Wiązania utrzymujące strukturę trzeciorzędową.
Źródło: zpe.gov.pl, Englishsquare.pl Sp. z o.o., licencja: CC BY-SA 3.0.
Struktura trzeciorzędowa jest kluczowa dla funkcji białka. To od niej zależy, jak białko będzie oddziaływać z innymi cząsteczkami, np. czy enzym będzie w stanie połączyć się ze swoim substratem.
Zobacz jak możemy Ci pomóc
Struktura czwartorzędowa – „zespoły” białek
Niektóre białka, aby móc sprawnie funkcjonować, muszą połączyć siły i stworzyć „zespoły” złożone z kilku łańcuchów polipeptydowych, zwanych podjednostkami. Strukturę czwartorzędową określa się jako sposób połączenia i wzajemnego ułożenia tych podjednostek.
Podjednostki w strukturze czwartorzędowej oddziałują ze sobą za pomocą tych samych sił, które kształtują strukturę trzeciorzędową – oddziaływań hydrofobowych, jonowych, wiązań wodorowych i mostków dwusiarczkowych.
Przykładem białka o strukturze czwartorzędowej jest hemoglobina – białko transportujące tlen we krwi, złożone z czterech podjednostek (dwóch łańcuchów alfa i dwóch beta).
Struktura czwartorzędowa pozwala na stworzenie białek o bardziej złożonych funkcjach, niż te, które mogłyby pełnić pojedyncze łańcuchy polipeptydowe.

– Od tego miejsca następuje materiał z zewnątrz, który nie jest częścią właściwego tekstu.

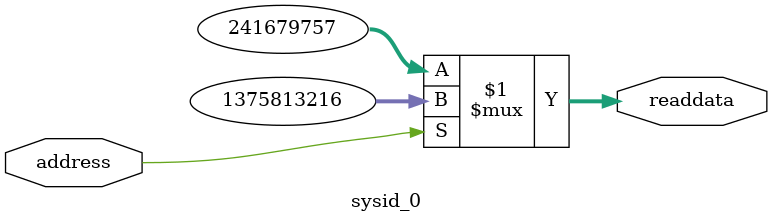
<source format=v>

`timescale 1ns / 1ps
// synthesis translate_on

// turn off superfluous verilog processor warnings 
// altera message_level Level1 
// altera message_off 10034 10035 10036 10037 10230 10240 10030 

module sysid_0 (
                 // inputs:
                  address,

                 // outputs:
                  readdata
               )
;

  output  [ 31: 0] readdata;
  input            address;

  wire    [ 31: 0] readdata;
  //control_slave, which is an e_avalon_slave
  assign readdata = address ? 1375813216 : 241679757;

endmodule


</source>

Źródło: Źródło: zpe.gov.pl, Englishsquare.pl Sp. z o.o., licencja: CC BY-SA 3.0.
Posumowanie
Podsumowując, struktury rzędowe białek odgrywają kluczową rolę w prawidłowym funkcjonowaniu komórek. To od precyzyjnego ułożenia łańcucha polipeptydowego, począwszy od sekwencji aminokwasów (struktura pierwszorzędowa), poprzez tworzenie lokalnych motywów (struktura drugorzędowa), aż po finalny kształt całego łańcucha (struktura trzeciorzędowa), a w przypadku białek złożonych z kilku podjednostek – również ich wzajemne ułożenie (struktura czwartorzędowa), zależy, czy białko będzie w stanie spełniać swoje zadania. Zrozumienie zależności między strukturą a funkcją białek ma fundamentalne znaczenie dla biologii, medycyny i biotechnologii, pozwalając na projektowanie nowych leków, enzymów czy materiałów o unikatowych właściwościach.